Look through the records and report how many lines include the word "mbox", with no other words.

#### Given data

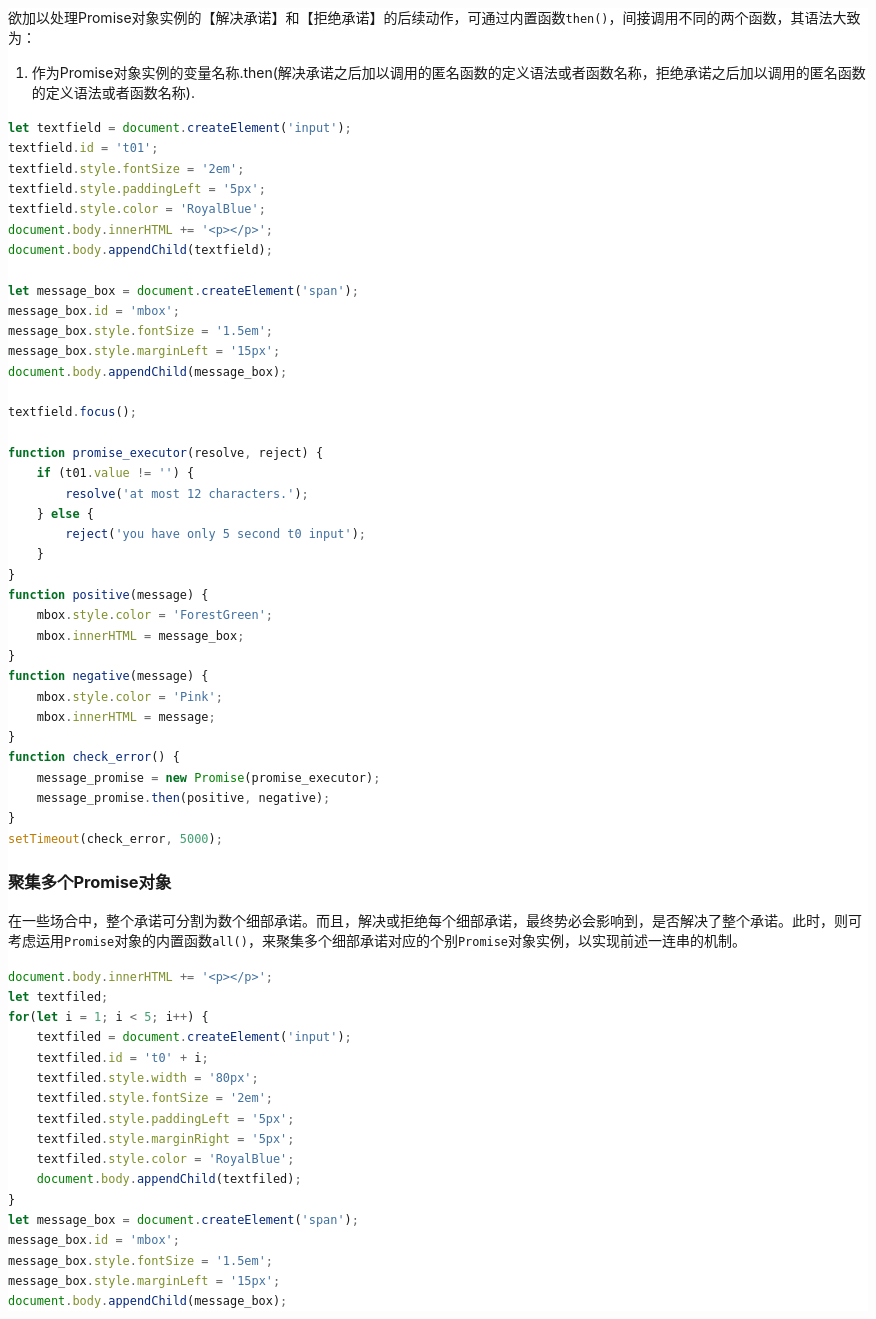 欲加以处理Promise对象实例的【解决承诺】和【拒绝承诺】的后续动作，可通过内置函数`then()`，间接调用不同的两个函数，其语法大致为：

1. 作为Promise对象实例的变量名称.then(解决承诺之后加以调用的匿名函数的定义语法或者函数名称，拒绝承诺之后加以调用的匿名函数的定义语法或者函数名称).

```javascript
let textfield = document.createElement('input');
textfield.id = 't01';
textfield.style.fontSize = '2em';
textfield.style.paddingLeft = '5px';
textfield.style.color = 'RoyalBlue';
document.body.innerHTML += '<p></p>';
document.body.appendChild(textfield);

let message_box = document.createElement('span');
message_box.id = 'mbox';
message_box.style.fontSize = '1.5em';
message_box.style.marginLeft = '15px';
document.body.appendChild(message_box);

textfield.focus();

function promise_executor(resolve, reject) {
    if (t01.value != '') {
        resolve('at most 12 characters.');
    } else {
        reject('you have only 5 second t0 input');
    }
}
function positive(message) {
    mbox.style.color = 'ForestGreen';
    mbox.innerHTML = message_box;
}
function negative(message) {
    mbox.style.color = 'Pink';
    mbox.innerHTML = message;
}
function check_error() {
    message_promise = new Promise(promise_executor);
    message_promise.then(positive, negative);
}
setTimeout(check_error, 5000);
```

### 聚集多个Promise对象

在一些场合中，整个承诺可分割为数个细部承诺。而且，解决或拒绝每个细部承诺，最终势必会影响到，是否解决了整个承诺。此时，则可考虑运用`Promise`对象的内置函数`all()`，来聚集多个细部承诺对应的个别`Promise`对象实例，以实现前述一连串的机制。

```javascript
document.body.innerHTML += '<p></p>';
let textfiled;
for(let i = 1; i < 5; i++) {
    textfiled = document.createElement('input');
    textfiled.id = 't0' + i;
    textfiled.style.width = '80px';
    textfiled.style.fontSize = '2em';
    textfiled.style.paddingLeft = '5px';
    textfiled.style.marginRight = '5px';
    textfiled.style.color = 'RoyalBlue';
    document.body.appendChild(textfiled);
}
let message_box = document.createElement('span');
message_box.id = 'mbox';
message_box.style.fontSize = '1.5em';
message_box.style.marginLeft = '15px';
document.body.appendChild(message_box);
```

########

#### [Result of this task]
6